Task statement: Return each line of the listing below word for word, leaving out the pictures.

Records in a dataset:
* * * *
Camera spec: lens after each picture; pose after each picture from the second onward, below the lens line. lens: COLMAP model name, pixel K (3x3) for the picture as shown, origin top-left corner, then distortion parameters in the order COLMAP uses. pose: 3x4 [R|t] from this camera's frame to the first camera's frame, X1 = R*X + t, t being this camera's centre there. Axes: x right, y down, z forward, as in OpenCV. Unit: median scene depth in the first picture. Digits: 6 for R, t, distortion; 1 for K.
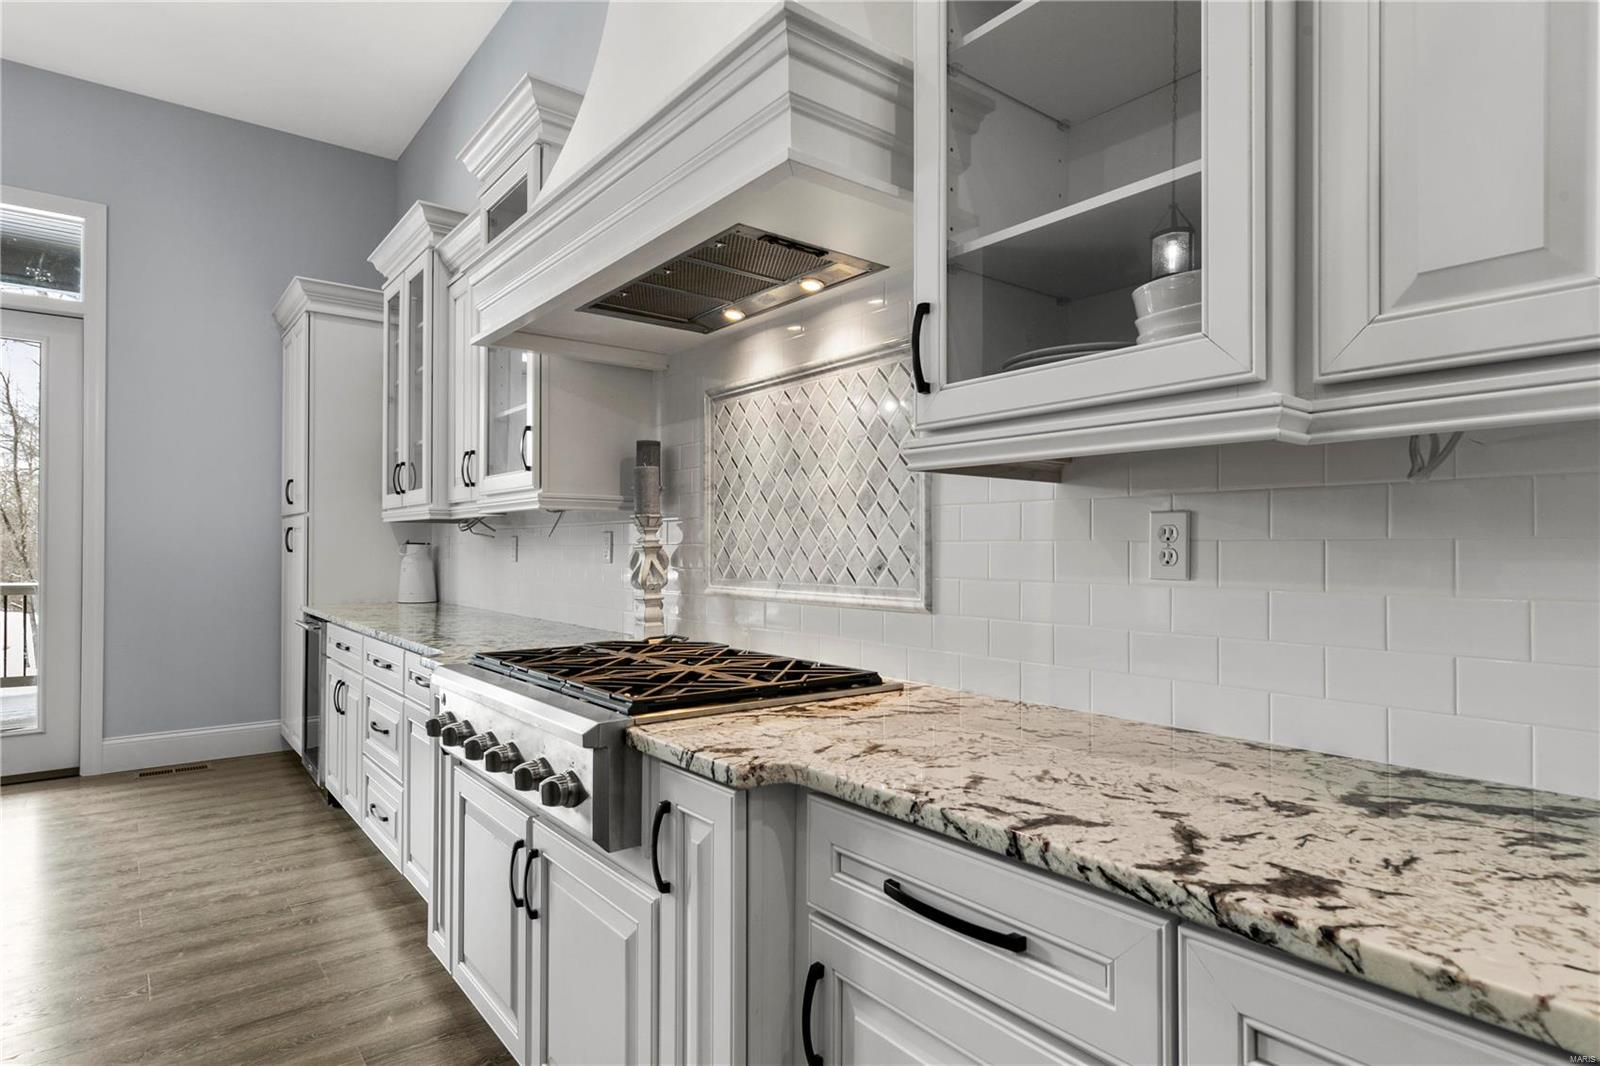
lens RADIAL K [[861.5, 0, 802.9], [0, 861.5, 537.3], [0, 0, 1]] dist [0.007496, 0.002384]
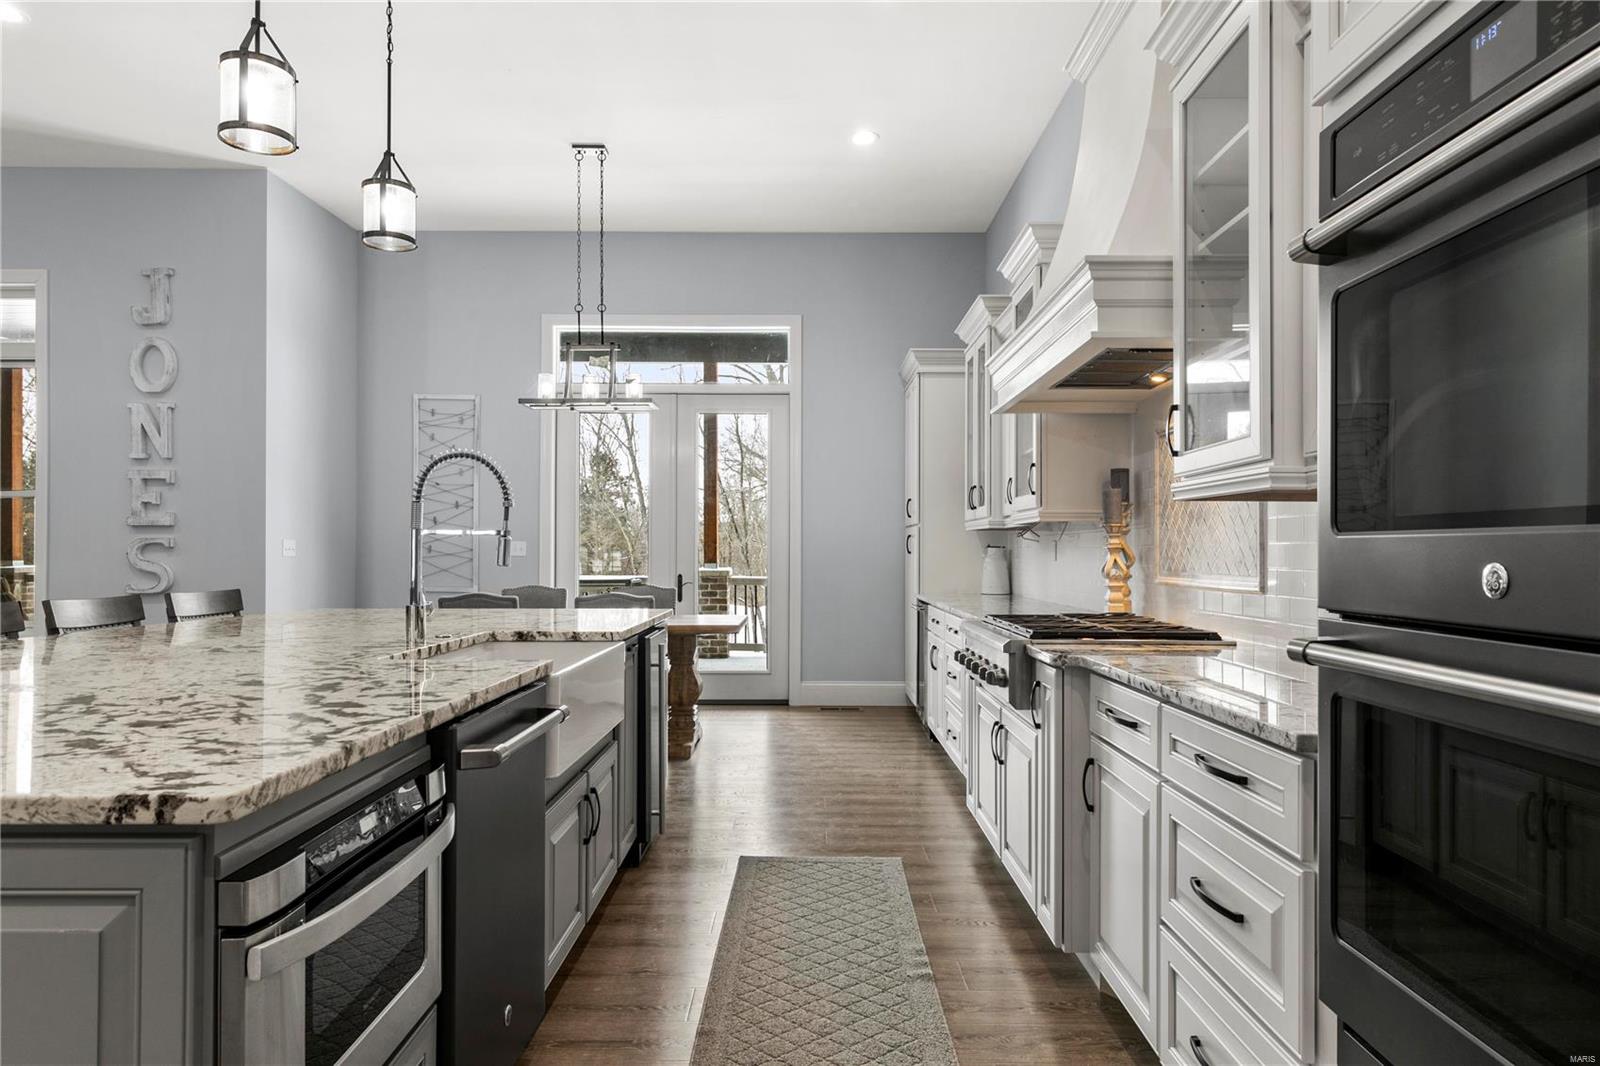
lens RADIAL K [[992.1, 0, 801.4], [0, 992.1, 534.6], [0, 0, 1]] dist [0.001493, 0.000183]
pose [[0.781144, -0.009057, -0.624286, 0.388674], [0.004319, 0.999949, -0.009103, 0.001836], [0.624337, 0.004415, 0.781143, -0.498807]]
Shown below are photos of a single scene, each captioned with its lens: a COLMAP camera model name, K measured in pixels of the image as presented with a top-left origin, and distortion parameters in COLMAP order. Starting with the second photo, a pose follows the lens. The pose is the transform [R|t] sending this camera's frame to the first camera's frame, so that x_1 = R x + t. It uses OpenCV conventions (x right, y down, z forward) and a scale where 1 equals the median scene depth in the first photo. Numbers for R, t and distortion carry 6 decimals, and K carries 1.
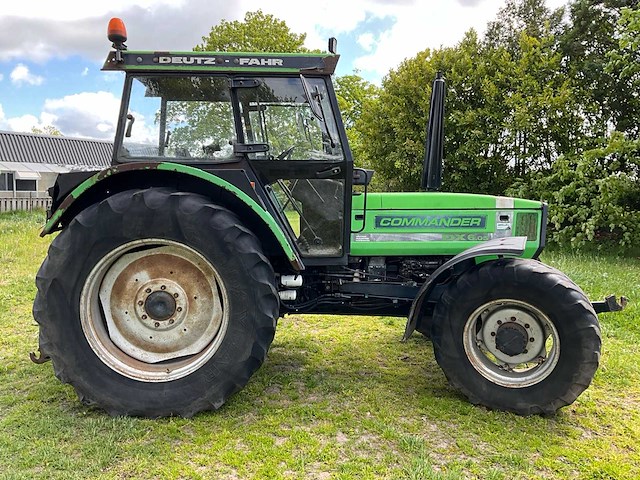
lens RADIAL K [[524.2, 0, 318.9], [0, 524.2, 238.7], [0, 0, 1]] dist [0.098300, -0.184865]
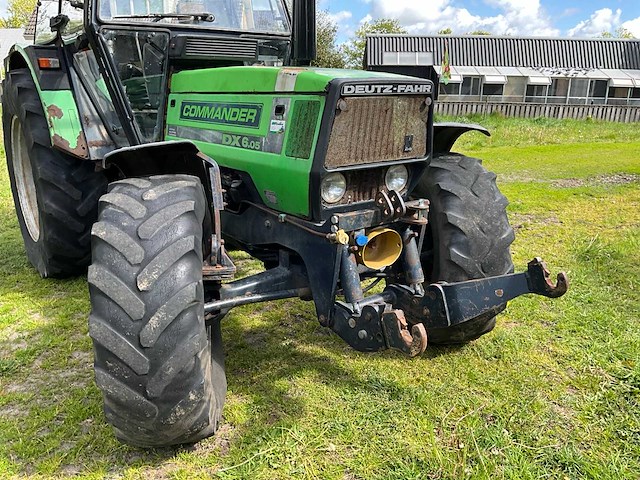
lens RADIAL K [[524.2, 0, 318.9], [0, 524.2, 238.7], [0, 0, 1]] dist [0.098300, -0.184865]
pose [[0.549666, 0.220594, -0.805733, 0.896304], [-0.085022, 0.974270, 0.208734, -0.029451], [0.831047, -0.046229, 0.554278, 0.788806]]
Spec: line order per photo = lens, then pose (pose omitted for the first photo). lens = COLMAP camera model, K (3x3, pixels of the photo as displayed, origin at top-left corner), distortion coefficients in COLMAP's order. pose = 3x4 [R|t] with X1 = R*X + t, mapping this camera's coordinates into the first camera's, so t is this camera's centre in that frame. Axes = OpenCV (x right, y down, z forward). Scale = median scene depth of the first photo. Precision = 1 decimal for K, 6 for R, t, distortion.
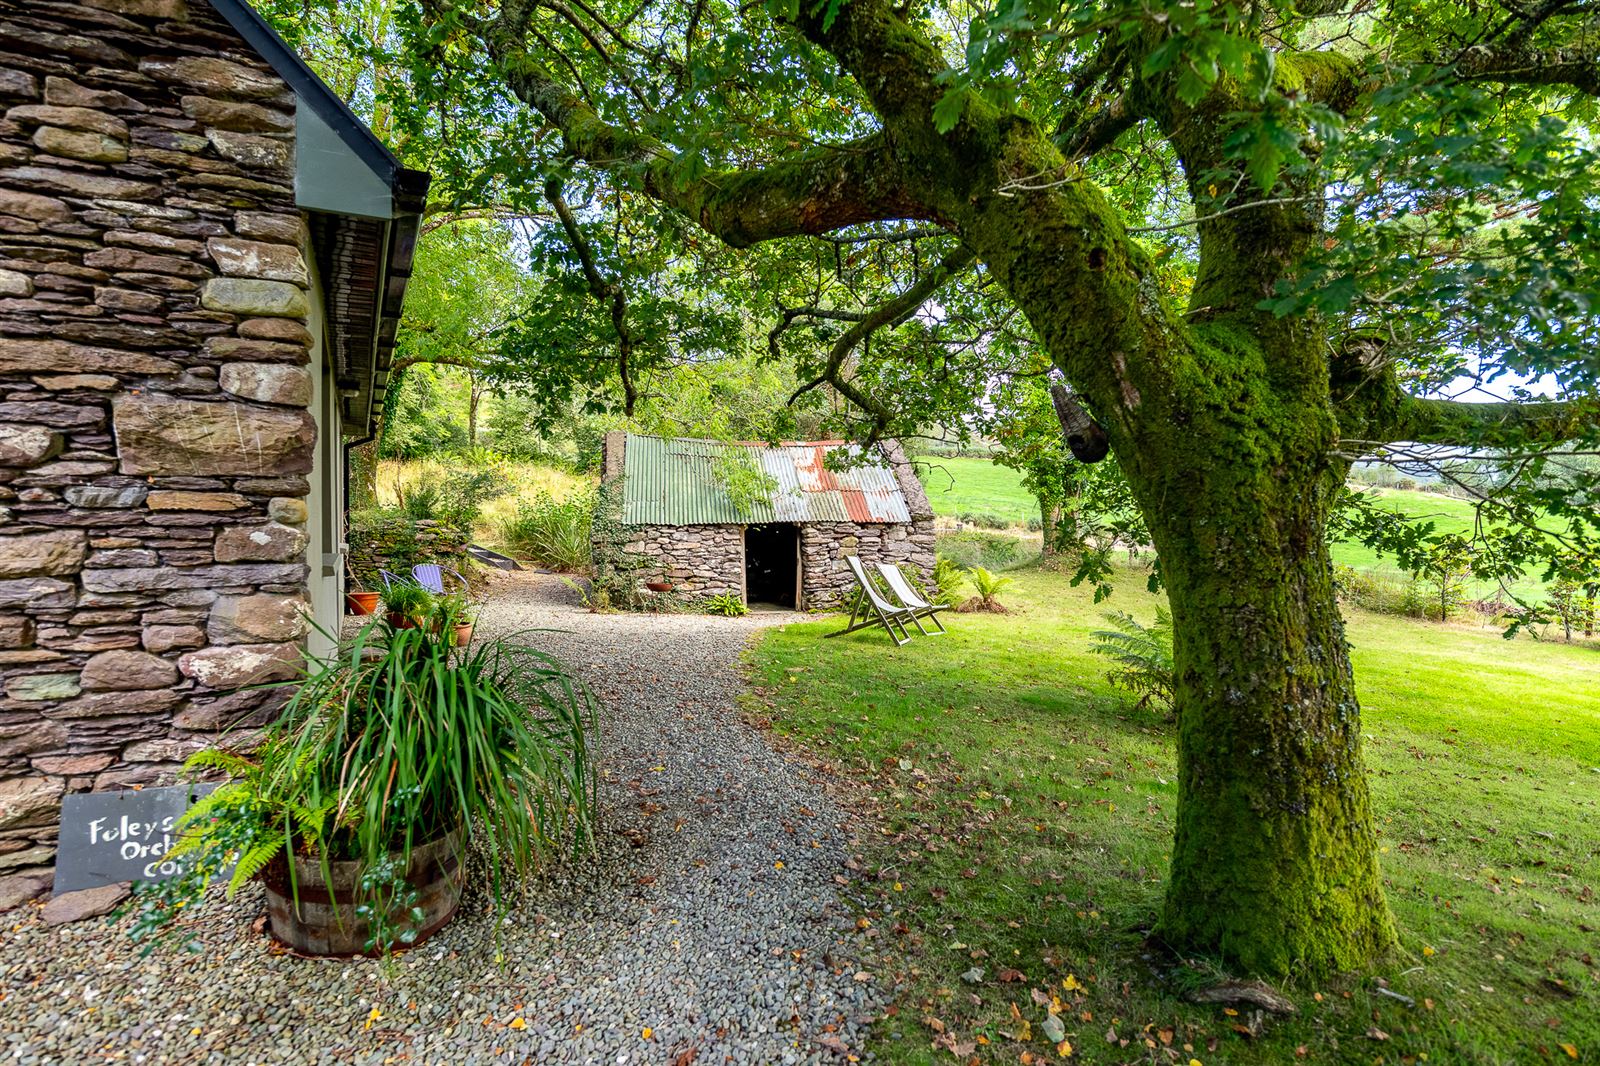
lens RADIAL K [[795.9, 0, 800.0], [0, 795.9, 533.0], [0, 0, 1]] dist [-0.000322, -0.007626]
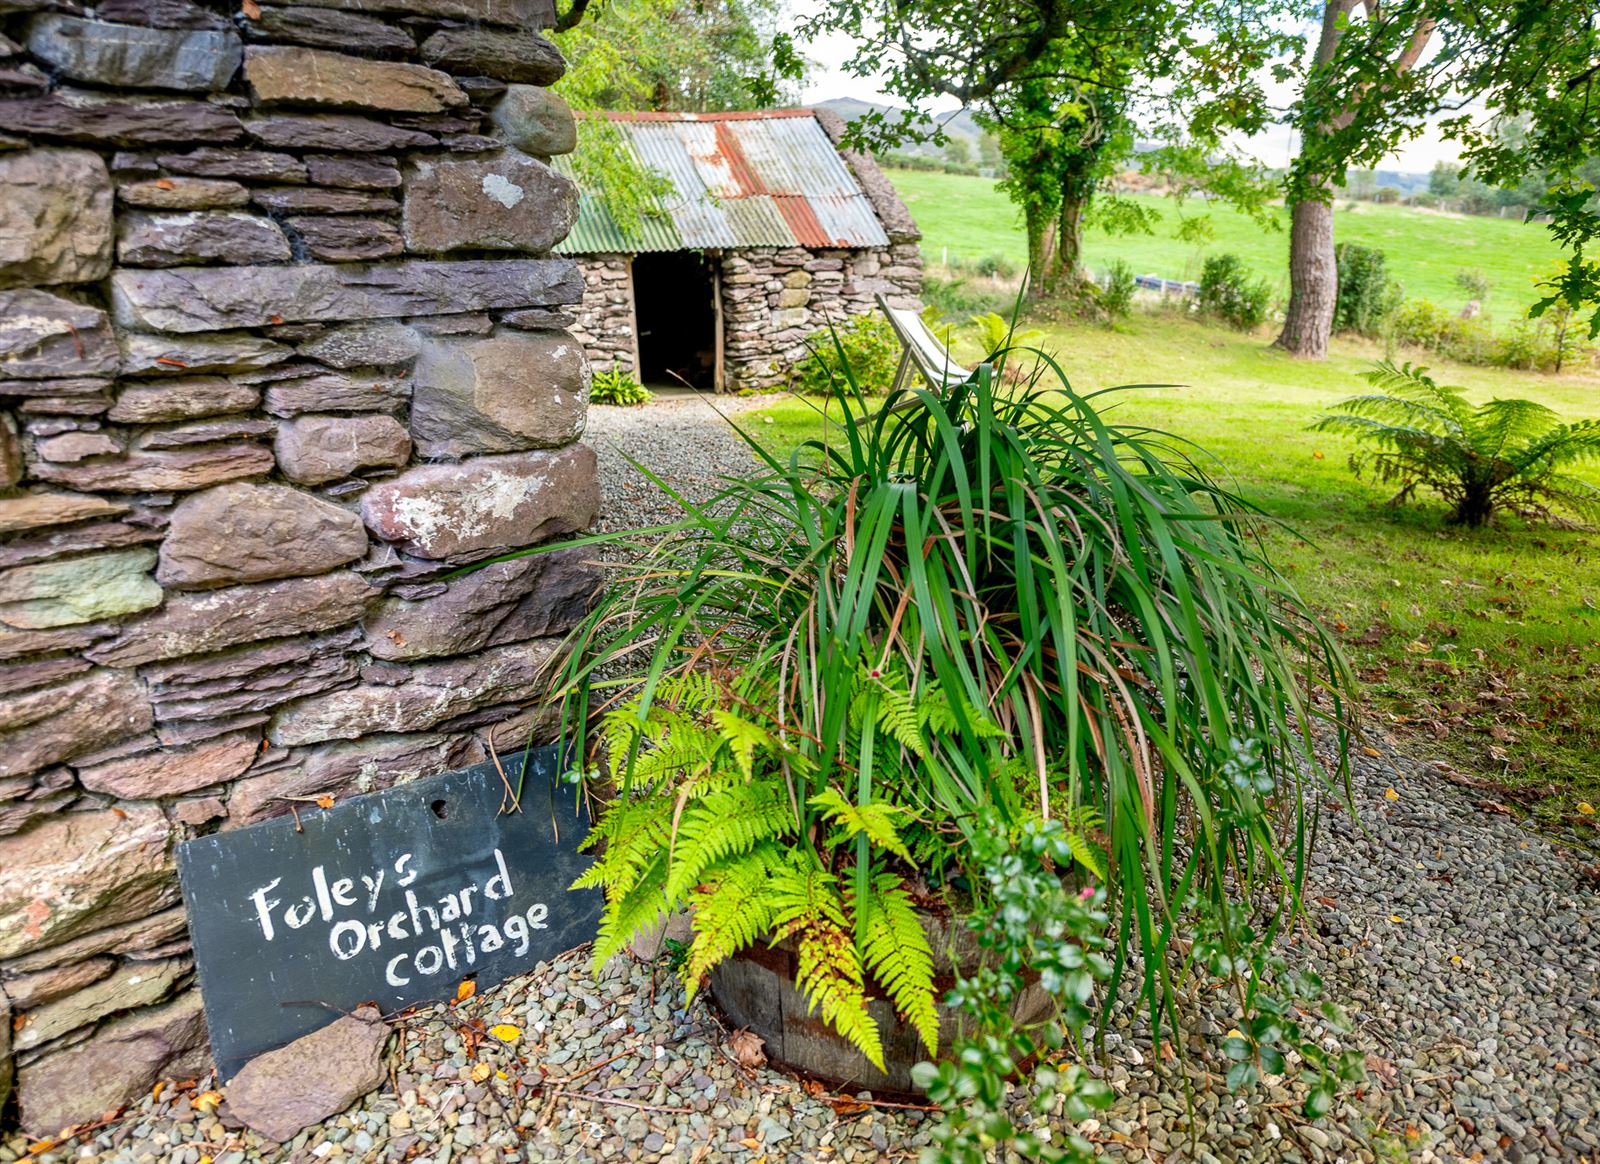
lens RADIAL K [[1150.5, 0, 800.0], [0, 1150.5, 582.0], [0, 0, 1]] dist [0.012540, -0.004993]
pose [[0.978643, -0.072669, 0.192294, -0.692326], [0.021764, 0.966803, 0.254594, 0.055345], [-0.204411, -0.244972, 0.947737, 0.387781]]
* * * *
Exercise answer:
Camera spec: lens after each picture; pose after each picture from the second onward, below the lens line. lens: COLMAP model name, pixel K (3x3) for the picture as shown, origin top-left corner, then distortion parameters in the order COLMAP uses. pose: 3x4 [R|t] from this camera's frame to the first camera's frame, X1 = R*X + t, t being this camera's centre there. Axes: x right, y down, z forward, as in OpenCV. Unit: median scene depth in the first picture. Digits: 6 for R, t, distortion; 1 for K.
lens RADIAL K [[861.5, 0, 802.9], [0, 861.5, 537.3], [0, 0, 1]] dist [0.007496, 0.002384]
lens RADIAL K [[992.1, 0, 801.4], [0, 992.1, 534.6], [0, 0, 1]] dist [0.001493, 0.000183]
pose [[0.781144, -0.009057, -0.624286, 0.388674], [0.004319, 0.999949, -0.009103, 0.001836], [0.624337, 0.004415, 0.781143, -0.498807]]
Shown below are photos of a single scene, each captioned with its lens: a COLMAP camera model name, K measured in pixels of the image as presented with a top-left origin, and distortion parameters in COLMAP order. Starting with the second photo, a pose follows the lens. The pose is the transform [R|t] sending this camera's frame to the first camera's frame, so that x_1 = R x + t. It uses OpenCV conventions (x right, y down, z forward) and a scale where 1 equals the median scene depth in the first photo. Numbers for R, t and distortion carry 6 decimals, and K carries 1.
lens RADIAL K [[524.2, 0, 318.9], [0, 524.2, 238.7], [0, 0, 1]] dist [0.098300, -0.184865]
lens RADIAL K [[524.2, 0, 318.9], [0, 524.2, 238.7], [0, 0, 1]] dist [0.098300, -0.184865]
pose [[0.549666, 0.220594, -0.805733, 0.896304], [-0.085022, 0.974270, 0.208734, -0.029451], [0.831047, -0.046229, 0.554278, 0.788806]]
Spec: line order per photo = lens, then pose (pose omitted for the first photo). lens = COLMAP camera model, K (3x3, pixels of the photo as displayed, origin at top-left corner), distortion coefficients in COLMAP's order. pose = 3x4 [R|t] with X1 = R*X + t, mapping this camera's coordinates into the first camera's, so t is this camera's centre in that frame. Axes = OpenCV (x right, y down, z forward). Scale = median scene depth of the first photo. Precision = 1 decimal for K, 6 for R, t, distortion.
lens RADIAL K [[795.9, 0, 800.0], [0, 795.9, 533.0], [0, 0, 1]] dist [-0.000322, -0.007626]
lens RADIAL K [[1150.5, 0, 800.0], [0, 1150.5, 582.0], [0, 0, 1]] dist [0.012540, -0.004993]
pose [[0.978643, -0.072669, 0.192294, -0.692326], [0.021764, 0.966803, 0.254594, 0.055345], [-0.204411, -0.244972, 0.947737, 0.387781]]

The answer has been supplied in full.